__WHAT TO PRODUCE__.
Go to the line holding "36: (619, 188, 3.61)" in the data below and repeat it exactly, then each line after it up to and including the one holding "65: (193, 265, 3.18)". Omit pictures.

◇ ◇ ◇

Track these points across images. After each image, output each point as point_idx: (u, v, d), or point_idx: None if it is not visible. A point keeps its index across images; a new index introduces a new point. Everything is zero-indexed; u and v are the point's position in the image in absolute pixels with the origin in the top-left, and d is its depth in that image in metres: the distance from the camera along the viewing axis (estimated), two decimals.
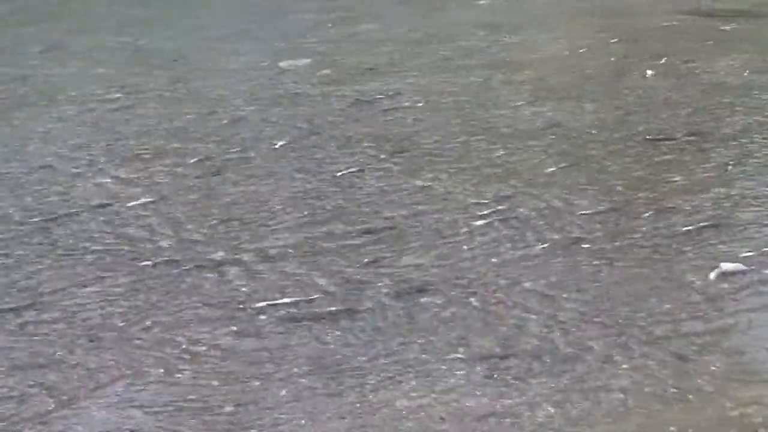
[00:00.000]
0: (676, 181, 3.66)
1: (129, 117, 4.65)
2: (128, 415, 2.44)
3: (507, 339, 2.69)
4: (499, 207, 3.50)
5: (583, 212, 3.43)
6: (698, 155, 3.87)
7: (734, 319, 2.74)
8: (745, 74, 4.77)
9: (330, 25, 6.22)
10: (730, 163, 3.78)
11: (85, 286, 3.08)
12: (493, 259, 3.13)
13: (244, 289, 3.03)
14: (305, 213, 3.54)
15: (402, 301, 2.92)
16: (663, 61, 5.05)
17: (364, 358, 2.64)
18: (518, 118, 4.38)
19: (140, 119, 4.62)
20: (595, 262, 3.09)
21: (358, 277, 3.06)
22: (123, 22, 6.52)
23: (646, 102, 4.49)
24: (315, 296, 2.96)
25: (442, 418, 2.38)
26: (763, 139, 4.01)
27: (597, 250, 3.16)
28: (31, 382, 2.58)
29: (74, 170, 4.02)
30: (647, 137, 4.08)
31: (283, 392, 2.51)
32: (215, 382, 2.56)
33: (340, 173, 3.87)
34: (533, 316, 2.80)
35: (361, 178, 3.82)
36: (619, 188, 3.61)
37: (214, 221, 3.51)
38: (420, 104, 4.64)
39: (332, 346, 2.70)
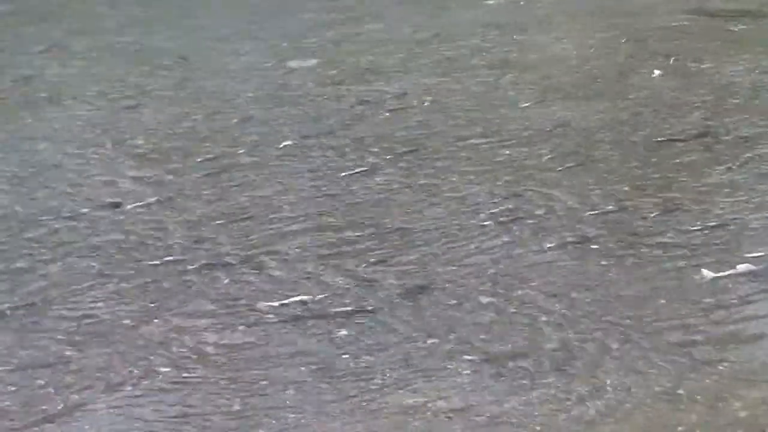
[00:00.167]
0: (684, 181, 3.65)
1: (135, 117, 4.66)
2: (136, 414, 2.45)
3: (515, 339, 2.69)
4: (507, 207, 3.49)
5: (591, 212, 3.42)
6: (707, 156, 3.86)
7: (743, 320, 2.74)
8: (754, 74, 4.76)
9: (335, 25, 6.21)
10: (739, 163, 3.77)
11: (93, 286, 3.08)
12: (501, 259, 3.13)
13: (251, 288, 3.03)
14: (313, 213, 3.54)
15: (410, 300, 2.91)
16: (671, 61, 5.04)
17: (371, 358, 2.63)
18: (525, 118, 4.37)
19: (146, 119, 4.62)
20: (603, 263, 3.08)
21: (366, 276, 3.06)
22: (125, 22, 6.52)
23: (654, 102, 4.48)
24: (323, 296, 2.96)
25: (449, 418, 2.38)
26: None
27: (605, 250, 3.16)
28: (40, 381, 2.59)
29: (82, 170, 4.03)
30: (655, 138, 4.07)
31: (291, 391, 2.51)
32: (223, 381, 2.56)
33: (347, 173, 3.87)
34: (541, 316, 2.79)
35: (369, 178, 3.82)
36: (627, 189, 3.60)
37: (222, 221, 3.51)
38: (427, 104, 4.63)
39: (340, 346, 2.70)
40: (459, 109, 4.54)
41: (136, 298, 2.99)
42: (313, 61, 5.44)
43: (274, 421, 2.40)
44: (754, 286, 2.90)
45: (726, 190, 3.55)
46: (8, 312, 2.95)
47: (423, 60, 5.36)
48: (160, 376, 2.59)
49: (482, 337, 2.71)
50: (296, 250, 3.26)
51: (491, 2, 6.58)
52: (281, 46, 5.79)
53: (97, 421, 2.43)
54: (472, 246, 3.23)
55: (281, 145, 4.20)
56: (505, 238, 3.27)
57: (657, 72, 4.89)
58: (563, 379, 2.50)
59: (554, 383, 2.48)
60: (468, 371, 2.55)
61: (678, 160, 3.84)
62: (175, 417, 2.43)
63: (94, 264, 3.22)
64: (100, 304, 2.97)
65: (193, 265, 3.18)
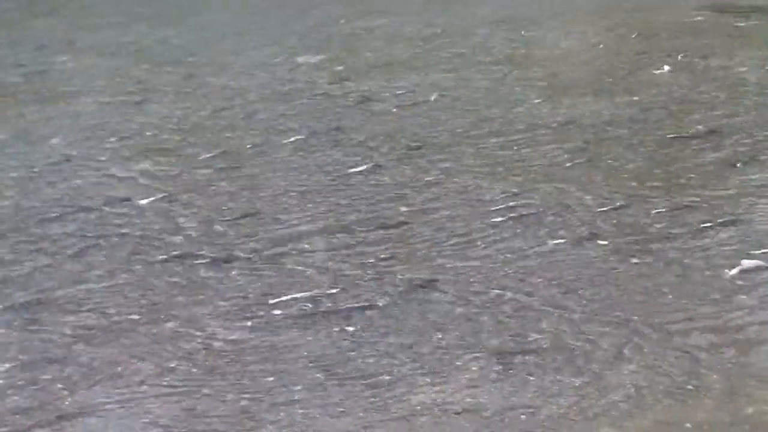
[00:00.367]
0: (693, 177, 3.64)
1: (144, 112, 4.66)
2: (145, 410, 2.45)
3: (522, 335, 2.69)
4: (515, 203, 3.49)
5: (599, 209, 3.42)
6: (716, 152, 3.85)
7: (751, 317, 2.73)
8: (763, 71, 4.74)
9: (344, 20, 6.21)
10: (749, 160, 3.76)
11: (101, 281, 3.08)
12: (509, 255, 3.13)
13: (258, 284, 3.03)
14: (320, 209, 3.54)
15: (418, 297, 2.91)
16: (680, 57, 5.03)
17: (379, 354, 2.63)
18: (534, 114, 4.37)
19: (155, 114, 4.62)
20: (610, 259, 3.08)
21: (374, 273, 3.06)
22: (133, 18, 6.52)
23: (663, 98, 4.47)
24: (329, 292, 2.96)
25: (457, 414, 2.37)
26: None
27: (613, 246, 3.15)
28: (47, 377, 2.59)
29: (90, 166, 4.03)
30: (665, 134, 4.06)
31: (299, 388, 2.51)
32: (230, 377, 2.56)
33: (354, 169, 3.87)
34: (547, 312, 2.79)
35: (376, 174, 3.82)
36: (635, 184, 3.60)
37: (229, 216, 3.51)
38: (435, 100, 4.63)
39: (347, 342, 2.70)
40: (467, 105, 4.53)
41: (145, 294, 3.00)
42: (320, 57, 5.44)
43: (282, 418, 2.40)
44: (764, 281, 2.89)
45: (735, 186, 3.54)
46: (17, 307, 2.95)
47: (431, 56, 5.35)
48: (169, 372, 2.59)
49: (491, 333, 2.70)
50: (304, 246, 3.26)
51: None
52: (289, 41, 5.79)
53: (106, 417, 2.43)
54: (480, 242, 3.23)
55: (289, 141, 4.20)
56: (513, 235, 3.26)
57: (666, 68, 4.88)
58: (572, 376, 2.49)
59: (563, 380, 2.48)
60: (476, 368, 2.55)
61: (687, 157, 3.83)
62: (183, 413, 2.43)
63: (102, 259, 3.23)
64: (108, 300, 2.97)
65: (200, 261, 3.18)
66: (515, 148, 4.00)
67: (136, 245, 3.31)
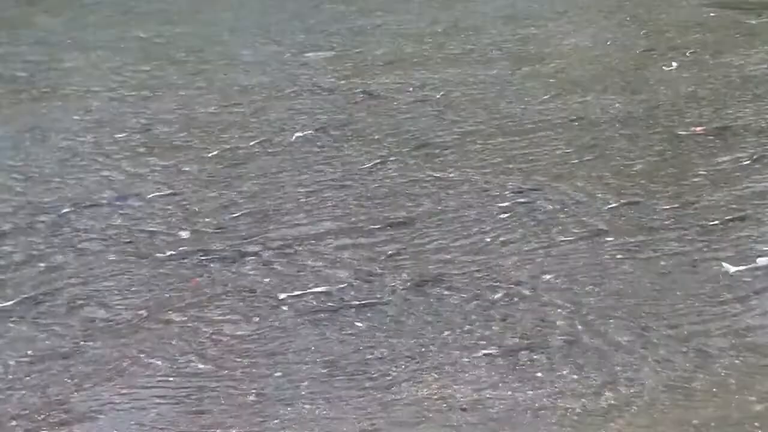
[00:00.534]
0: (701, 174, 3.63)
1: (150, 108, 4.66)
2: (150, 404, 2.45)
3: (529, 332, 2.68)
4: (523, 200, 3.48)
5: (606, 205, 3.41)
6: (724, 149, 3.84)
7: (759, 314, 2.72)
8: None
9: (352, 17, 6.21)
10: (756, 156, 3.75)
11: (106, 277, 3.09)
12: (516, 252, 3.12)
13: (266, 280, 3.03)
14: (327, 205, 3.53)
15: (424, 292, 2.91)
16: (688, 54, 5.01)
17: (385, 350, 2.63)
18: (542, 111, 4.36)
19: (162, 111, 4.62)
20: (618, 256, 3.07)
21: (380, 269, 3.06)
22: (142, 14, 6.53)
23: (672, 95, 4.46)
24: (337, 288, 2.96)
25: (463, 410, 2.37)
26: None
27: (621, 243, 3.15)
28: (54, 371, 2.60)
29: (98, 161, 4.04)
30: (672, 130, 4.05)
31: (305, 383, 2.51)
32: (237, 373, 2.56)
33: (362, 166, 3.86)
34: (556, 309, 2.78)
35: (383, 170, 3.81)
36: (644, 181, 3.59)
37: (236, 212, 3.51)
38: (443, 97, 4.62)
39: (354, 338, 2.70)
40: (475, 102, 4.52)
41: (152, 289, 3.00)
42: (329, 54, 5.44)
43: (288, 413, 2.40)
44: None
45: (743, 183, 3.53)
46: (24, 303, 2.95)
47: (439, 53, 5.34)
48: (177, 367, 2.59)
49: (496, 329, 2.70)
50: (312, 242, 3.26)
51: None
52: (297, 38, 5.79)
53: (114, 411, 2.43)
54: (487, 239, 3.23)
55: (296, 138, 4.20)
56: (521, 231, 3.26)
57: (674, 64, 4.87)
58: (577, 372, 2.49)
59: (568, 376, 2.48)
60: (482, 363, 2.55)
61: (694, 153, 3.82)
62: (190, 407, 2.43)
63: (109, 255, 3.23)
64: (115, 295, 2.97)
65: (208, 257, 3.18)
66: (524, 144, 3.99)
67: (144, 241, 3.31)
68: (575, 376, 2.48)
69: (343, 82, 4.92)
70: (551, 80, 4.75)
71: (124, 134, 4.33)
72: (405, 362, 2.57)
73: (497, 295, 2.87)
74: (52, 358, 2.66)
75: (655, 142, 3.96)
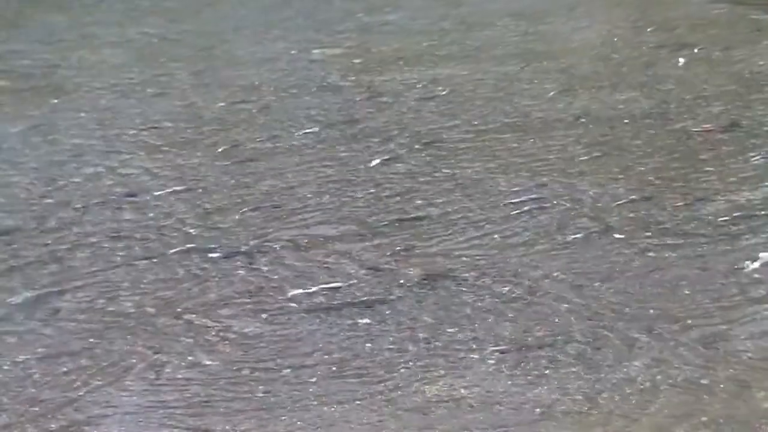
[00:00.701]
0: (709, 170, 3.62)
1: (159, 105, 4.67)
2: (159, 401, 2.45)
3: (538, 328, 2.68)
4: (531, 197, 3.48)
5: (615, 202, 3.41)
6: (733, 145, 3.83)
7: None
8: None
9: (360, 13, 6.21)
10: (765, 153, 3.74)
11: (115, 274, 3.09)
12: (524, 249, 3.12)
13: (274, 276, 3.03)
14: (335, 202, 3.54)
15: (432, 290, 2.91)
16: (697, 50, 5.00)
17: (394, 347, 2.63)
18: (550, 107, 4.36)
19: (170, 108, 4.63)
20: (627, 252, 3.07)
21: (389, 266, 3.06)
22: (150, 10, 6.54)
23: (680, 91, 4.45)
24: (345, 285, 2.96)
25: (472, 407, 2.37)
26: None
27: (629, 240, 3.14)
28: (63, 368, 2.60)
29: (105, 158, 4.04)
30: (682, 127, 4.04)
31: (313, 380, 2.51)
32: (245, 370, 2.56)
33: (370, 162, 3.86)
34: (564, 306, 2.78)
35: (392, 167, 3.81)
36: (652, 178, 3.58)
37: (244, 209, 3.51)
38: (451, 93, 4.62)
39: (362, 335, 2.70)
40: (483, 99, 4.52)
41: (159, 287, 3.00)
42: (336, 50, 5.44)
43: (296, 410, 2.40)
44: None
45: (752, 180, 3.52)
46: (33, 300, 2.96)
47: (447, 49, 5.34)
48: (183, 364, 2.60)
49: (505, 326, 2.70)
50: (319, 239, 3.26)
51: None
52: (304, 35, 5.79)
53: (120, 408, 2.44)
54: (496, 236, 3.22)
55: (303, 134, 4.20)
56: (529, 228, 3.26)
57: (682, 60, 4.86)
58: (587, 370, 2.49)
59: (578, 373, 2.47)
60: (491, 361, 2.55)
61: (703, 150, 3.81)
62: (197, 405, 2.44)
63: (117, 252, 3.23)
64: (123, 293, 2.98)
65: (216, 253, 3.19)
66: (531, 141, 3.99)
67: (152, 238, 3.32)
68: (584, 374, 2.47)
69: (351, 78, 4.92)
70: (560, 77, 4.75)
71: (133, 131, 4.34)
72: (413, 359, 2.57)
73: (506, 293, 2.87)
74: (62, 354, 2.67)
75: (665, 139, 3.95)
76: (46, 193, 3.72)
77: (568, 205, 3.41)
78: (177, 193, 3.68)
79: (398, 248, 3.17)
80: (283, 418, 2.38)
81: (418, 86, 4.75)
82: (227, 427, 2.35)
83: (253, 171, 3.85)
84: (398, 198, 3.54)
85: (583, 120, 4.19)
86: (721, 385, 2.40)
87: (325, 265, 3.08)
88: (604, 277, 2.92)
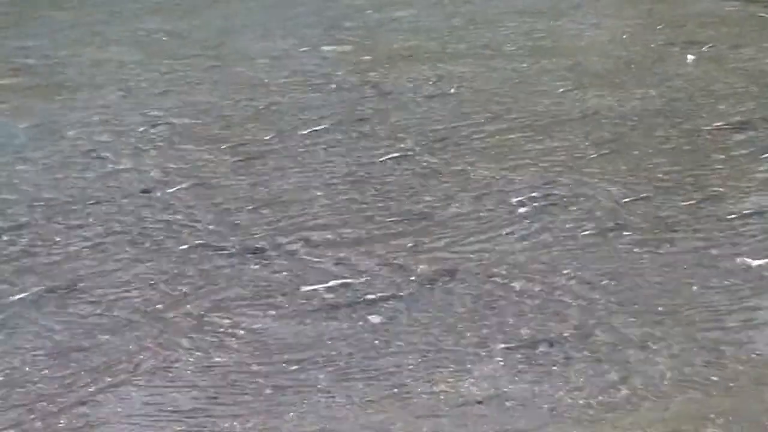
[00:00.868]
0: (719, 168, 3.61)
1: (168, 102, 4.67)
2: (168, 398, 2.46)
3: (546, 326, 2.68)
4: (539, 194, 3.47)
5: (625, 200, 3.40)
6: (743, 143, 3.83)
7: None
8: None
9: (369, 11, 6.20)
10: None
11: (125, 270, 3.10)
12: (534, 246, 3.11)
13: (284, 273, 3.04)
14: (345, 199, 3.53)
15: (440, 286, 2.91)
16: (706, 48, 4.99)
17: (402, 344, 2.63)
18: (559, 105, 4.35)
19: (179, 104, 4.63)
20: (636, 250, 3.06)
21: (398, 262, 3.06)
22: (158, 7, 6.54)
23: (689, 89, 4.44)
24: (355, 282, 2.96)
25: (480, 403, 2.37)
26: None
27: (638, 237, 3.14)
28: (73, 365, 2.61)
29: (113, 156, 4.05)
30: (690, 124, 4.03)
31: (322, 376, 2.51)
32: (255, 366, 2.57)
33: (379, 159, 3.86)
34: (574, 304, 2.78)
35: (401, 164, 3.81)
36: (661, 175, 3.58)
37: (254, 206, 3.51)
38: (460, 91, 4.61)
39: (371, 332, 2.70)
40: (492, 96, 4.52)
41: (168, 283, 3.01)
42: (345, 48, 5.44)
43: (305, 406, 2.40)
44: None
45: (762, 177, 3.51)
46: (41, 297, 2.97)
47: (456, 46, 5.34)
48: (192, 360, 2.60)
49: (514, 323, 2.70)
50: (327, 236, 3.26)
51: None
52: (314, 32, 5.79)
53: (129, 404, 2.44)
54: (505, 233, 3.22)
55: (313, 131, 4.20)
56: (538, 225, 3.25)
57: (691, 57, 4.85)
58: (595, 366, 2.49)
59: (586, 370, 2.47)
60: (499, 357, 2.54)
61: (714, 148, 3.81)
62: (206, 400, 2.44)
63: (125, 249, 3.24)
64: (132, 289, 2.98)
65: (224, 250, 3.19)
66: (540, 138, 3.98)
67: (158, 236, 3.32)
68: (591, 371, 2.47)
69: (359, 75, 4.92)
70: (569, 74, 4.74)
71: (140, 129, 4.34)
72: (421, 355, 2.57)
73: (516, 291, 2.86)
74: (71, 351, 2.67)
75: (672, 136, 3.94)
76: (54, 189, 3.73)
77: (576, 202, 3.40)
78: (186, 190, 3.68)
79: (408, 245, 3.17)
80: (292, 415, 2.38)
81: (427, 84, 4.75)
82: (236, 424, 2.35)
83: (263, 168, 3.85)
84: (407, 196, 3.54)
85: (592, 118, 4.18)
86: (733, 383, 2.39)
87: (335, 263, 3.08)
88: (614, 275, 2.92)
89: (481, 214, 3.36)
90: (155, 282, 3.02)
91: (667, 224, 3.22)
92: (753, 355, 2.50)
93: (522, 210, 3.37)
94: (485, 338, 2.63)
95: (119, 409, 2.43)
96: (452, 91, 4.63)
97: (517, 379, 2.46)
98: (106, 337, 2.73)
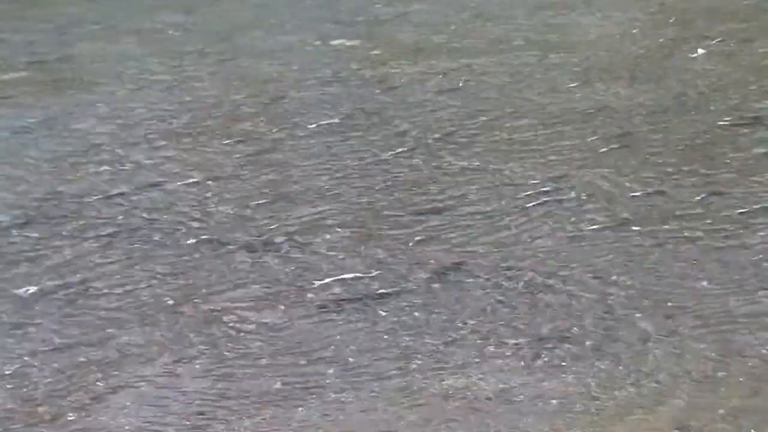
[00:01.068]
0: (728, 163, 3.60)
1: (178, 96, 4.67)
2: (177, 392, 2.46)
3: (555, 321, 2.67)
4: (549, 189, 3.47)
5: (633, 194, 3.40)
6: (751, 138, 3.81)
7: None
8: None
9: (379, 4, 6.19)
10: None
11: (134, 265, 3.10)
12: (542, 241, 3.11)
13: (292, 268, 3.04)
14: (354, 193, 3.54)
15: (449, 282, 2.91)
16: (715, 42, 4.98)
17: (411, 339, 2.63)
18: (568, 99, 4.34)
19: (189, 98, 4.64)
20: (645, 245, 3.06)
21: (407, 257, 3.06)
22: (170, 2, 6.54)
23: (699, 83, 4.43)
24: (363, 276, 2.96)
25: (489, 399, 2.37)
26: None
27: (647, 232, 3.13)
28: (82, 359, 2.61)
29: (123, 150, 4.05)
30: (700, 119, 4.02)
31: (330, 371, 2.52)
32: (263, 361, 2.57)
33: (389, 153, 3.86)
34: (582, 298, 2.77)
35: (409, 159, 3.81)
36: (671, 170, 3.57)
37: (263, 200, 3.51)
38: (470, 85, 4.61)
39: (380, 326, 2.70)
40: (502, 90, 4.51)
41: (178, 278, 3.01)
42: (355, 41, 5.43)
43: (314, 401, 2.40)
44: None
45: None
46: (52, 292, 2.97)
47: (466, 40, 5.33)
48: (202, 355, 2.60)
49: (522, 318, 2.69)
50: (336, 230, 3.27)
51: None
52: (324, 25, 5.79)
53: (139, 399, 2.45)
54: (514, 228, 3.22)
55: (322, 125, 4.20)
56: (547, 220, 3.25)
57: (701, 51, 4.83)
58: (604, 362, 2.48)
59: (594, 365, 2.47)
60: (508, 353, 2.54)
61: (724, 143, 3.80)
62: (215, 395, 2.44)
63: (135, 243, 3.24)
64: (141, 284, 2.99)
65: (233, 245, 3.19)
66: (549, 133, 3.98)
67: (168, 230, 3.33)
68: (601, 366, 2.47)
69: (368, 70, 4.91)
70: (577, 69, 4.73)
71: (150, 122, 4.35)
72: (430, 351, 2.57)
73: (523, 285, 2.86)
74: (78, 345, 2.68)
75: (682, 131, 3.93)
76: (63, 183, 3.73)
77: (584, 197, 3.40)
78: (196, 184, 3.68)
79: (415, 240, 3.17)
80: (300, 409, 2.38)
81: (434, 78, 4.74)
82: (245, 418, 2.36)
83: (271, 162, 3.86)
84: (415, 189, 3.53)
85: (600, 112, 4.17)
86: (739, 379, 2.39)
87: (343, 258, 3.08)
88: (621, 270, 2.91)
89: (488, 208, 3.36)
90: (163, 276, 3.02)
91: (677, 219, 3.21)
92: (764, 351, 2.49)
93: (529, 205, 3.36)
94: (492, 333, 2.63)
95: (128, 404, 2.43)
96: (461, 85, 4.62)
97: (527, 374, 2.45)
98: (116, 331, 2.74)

◇ ◇ ◇

__OUTPUT OF THE EXERCISE__.
36: (619, 188, 3.61)
37: (214, 221, 3.51)
38: (420, 104, 4.64)
39: (332, 346, 2.70)
[00:00.167]
0: (684, 181, 3.65)
1: (135, 117, 4.66)
2: (136, 414, 2.45)
3: (515, 339, 2.69)
4: (507, 207, 3.49)
5: (591, 212, 3.42)
6: (707, 156, 3.86)
7: (743, 320, 2.74)
8: (754, 74, 4.76)
9: (335, 25, 6.21)
10: (739, 163, 3.77)
11: (93, 286, 3.08)
12: (501, 259, 3.13)
13: (251, 288, 3.03)
14: (313, 213, 3.54)
15: (410, 300, 2.91)
16: (671, 61, 5.04)
17: (371, 358, 2.63)
18: (525, 118, 4.37)
19: (146, 119, 4.62)
20: (603, 263, 3.08)
21: (366, 276, 3.06)
22: (125, 22, 6.52)
23: (654, 102, 4.48)
24: (323, 296, 2.96)
25: (449, 418, 2.38)
26: None
27: (605, 250, 3.16)
28: (40, 381, 2.59)
29: (82, 170, 4.03)
30: (655, 138, 4.07)
31: (291, 391, 2.51)
32: (223, 381, 2.56)
33: (347, 173, 3.87)
34: (541, 316, 2.79)
35: (369, 178, 3.82)
36: (627, 189, 3.60)
37: (222, 221, 3.51)
38: (427, 104, 4.63)
39: (340, 346, 2.70)
40: (459, 109, 4.54)
41: (136, 298, 2.99)
42: (313, 61, 5.44)
43: (274, 421, 2.40)
44: (754, 286, 2.90)
45: (726, 190, 3.55)
46: (8, 312, 2.95)
47: (423, 60, 5.36)
48: (160, 376, 2.59)
49: (482, 337, 2.71)
50: (296, 250, 3.26)
51: (491, 2, 6.58)
52: (281, 46, 5.79)
53: (97, 421, 2.43)
54: (472, 246, 3.23)
55: (281, 145, 4.20)
56: (505, 238, 3.27)
57: (657, 72, 4.89)
58: (563, 379, 2.50)
59: (554, 383, 2.48)
60: (468, 371, 2.55)
61: (678, 160, 3.84)
62: (175, 417, 2.43)
63: (94, 264, 3.22)
64: (100, 304, 2.97)
65: (193, 265, 3.18)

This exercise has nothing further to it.